**Brief**
Copy out, from the data below, each line in which the word "lines" occurs.

**Dataset content**
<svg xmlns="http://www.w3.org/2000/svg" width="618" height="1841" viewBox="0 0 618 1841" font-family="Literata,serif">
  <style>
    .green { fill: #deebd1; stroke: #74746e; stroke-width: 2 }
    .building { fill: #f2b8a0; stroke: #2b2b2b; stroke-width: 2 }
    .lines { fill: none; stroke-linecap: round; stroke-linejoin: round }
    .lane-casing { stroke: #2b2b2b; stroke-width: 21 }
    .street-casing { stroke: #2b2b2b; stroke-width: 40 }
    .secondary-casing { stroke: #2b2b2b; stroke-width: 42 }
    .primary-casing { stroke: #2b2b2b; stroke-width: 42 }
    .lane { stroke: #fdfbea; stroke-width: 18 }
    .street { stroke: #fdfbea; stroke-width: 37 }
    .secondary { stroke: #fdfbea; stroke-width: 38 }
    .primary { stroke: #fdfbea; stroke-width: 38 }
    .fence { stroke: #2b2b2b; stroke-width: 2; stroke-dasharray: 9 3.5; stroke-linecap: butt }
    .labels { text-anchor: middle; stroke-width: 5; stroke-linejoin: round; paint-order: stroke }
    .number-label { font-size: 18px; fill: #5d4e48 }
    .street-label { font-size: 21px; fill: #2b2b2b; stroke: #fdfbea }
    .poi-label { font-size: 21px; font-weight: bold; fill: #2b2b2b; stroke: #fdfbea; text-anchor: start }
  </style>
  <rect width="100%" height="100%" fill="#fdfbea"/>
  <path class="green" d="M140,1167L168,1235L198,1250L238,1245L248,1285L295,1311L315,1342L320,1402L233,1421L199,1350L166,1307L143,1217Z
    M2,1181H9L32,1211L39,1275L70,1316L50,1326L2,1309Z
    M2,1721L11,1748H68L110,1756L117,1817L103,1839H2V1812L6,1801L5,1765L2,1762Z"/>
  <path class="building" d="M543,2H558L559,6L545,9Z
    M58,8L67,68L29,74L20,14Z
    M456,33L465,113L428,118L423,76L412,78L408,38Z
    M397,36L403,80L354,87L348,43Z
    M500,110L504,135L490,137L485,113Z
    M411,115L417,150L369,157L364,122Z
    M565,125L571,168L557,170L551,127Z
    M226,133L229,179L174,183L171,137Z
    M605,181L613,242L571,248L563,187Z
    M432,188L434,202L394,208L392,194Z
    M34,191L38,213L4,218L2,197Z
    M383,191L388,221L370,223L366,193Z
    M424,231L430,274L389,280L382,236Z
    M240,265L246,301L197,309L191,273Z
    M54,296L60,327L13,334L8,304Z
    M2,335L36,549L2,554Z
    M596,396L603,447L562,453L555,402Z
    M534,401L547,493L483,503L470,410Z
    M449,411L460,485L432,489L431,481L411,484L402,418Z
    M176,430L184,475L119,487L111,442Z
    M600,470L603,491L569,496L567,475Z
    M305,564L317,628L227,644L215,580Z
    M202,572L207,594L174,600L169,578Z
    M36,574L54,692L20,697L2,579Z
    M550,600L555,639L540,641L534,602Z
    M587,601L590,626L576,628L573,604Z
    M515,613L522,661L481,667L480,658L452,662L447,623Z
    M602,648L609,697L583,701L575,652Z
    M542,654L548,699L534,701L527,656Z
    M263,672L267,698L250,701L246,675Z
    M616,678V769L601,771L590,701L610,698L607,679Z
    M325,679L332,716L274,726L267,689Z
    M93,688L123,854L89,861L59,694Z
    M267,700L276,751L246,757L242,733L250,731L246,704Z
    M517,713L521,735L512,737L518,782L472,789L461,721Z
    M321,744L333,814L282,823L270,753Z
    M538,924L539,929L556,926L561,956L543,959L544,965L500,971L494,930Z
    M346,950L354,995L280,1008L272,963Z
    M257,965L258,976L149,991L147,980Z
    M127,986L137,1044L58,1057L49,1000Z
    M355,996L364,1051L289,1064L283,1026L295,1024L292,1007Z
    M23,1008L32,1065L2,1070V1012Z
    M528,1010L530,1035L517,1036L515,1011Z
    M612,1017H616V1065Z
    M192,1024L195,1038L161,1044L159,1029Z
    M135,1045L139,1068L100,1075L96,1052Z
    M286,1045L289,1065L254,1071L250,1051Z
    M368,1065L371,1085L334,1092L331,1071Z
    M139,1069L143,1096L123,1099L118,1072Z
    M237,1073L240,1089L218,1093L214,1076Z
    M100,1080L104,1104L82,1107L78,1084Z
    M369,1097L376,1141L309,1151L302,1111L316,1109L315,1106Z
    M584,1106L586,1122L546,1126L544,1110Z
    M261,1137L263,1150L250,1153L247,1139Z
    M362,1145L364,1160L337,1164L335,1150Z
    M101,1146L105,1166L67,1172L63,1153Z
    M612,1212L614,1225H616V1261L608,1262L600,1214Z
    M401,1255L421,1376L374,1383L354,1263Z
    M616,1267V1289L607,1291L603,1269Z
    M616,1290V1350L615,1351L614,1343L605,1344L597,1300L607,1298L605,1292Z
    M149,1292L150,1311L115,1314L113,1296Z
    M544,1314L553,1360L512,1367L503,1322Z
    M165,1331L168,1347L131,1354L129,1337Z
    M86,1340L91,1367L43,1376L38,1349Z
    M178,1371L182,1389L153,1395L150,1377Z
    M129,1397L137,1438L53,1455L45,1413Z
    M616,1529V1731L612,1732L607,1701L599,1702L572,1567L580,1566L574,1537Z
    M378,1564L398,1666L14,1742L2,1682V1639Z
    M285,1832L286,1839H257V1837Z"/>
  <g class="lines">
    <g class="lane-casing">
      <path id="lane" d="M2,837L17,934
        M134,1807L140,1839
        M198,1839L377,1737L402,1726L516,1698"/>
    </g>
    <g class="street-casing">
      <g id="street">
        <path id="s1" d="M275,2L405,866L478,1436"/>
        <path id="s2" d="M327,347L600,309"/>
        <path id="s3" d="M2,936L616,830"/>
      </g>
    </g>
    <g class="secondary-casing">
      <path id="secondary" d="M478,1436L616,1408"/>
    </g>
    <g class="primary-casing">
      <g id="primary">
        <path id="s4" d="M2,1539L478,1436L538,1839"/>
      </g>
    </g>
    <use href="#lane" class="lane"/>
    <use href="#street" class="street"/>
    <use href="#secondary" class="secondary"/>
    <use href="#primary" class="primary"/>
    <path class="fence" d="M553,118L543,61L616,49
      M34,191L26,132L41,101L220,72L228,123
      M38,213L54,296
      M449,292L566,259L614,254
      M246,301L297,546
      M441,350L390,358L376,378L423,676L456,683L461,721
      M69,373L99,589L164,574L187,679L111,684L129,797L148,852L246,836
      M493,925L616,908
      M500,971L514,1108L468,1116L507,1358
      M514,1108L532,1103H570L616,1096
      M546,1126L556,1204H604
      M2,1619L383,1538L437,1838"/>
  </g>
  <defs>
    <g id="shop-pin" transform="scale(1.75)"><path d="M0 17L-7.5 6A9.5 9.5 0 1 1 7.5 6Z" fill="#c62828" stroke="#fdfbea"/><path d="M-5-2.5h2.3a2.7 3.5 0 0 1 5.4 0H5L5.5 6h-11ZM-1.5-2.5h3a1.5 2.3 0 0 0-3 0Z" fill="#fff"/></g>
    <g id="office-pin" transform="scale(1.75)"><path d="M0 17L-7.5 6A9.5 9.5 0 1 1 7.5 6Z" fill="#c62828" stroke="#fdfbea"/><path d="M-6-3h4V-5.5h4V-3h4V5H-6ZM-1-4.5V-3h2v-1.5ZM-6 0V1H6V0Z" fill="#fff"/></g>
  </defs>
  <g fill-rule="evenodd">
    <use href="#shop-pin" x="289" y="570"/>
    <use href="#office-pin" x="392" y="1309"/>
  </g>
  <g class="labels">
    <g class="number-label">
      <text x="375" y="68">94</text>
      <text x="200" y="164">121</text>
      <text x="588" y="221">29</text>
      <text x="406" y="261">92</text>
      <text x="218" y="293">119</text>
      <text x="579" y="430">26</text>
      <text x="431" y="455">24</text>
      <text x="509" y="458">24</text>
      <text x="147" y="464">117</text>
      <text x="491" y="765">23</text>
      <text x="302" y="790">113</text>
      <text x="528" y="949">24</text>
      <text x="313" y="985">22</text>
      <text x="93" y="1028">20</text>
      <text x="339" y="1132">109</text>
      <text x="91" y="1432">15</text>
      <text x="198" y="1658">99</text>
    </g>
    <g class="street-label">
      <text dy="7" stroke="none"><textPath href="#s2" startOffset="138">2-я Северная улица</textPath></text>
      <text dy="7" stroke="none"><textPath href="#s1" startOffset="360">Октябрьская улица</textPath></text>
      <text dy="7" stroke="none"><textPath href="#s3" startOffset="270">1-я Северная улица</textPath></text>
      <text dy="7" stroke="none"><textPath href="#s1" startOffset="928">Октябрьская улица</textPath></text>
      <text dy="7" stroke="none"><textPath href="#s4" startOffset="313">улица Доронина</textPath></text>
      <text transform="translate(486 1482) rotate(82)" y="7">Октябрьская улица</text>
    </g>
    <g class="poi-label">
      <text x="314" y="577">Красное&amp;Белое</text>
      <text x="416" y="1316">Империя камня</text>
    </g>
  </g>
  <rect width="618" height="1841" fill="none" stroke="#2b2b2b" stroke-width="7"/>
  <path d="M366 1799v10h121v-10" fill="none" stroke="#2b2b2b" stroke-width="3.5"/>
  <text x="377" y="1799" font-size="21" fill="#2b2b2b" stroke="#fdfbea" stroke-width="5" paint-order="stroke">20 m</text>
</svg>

**Exercise answer**
    .lines { fill: none; stroke-linecap: round; stroke-linejoin: round }
  <g class="lines">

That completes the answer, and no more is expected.